We moved onto Moves Like Jagger. I remembered doing it at Jones Beach, but the moves Jean was teaching were different from the ones at the beach. They were a little less complicated than the version from the summer, and I found myself attempting to move one way when my legs and arms were attempting something else. Muscle memory can be an asset as well as a curse sometimes.

The same goes for what Jean called Lazy Day, which is what the woman from the beach called The Lazy Dance, which is to The Lazy Song, so I guess it's all correct. The beach included some quick cross steps and a walk around yourself. Here we did step to the side and a box step, both easier.
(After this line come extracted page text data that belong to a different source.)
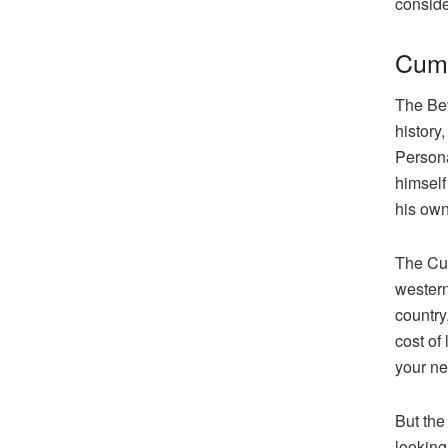
conside
Cumb
The Bev
history
Persona
himself
his own
The Cum
western
country
cost of
your ne
But the
looking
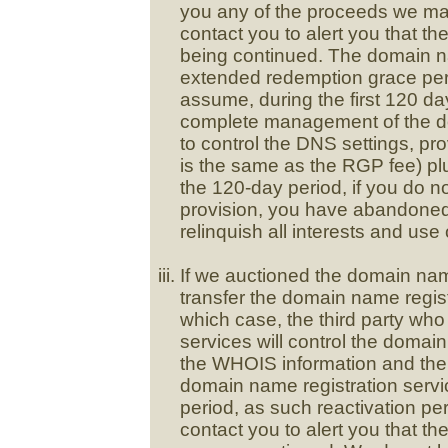
you any of the proceeds we may
contact you to alert you that t
being continued. The domain na
extended redemption grace peri
assume, during the first 120 day
complete management of the do
to control the DNS settings, p
is the same as the RGP fee) plus
the 120-day period, if you do no
provision, you have abandone
relinquish all interests and us
If we auctioned the domain nam
transfer the domain name registr
which case, the third party wh
services will control the domai
the WHOIS information and the
domain name registration service
period, as such reactivation pe
contact you to alert you that t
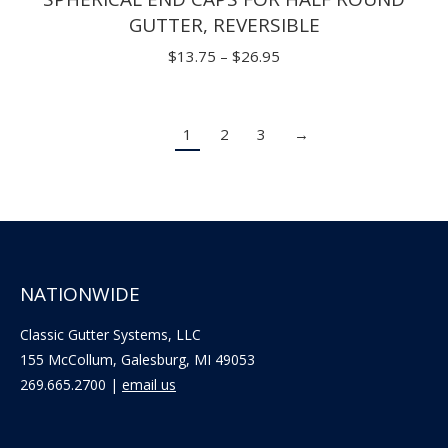
GUTTER, REVERSIBLE
Price
$
13.75
–
$
26.95
range:
$13.75
1
2
3
→
through
$26.95
NATIONWIDE
Classic Gutter Systems, LLC
155 McCollum, Galesburg, MI 49053
269.665.2700 |
email us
Then we did a few of the dances one more time and ended at a little before 9:30 but Jean stretched out talking a little so that we made it to exactly 9:30. So we all packed up into our coats and the class started to empty out. I went over to Jean, waited for her to end her conversation, and thanked her for letting me come. I was like, You have such a big class. She was like, See what did I tell you? I was like, I enjoyed it, though, because I miss some of those dances. She told me that my class learned ChaCha Espanola or something like that, and I assured her that whatever it was, I'd have to learn it next week. She said she was sure I'd pick it up.

Moral of the story: If you don't challenge yourself and you do things that already come easy to you, you get compliments. Yeay!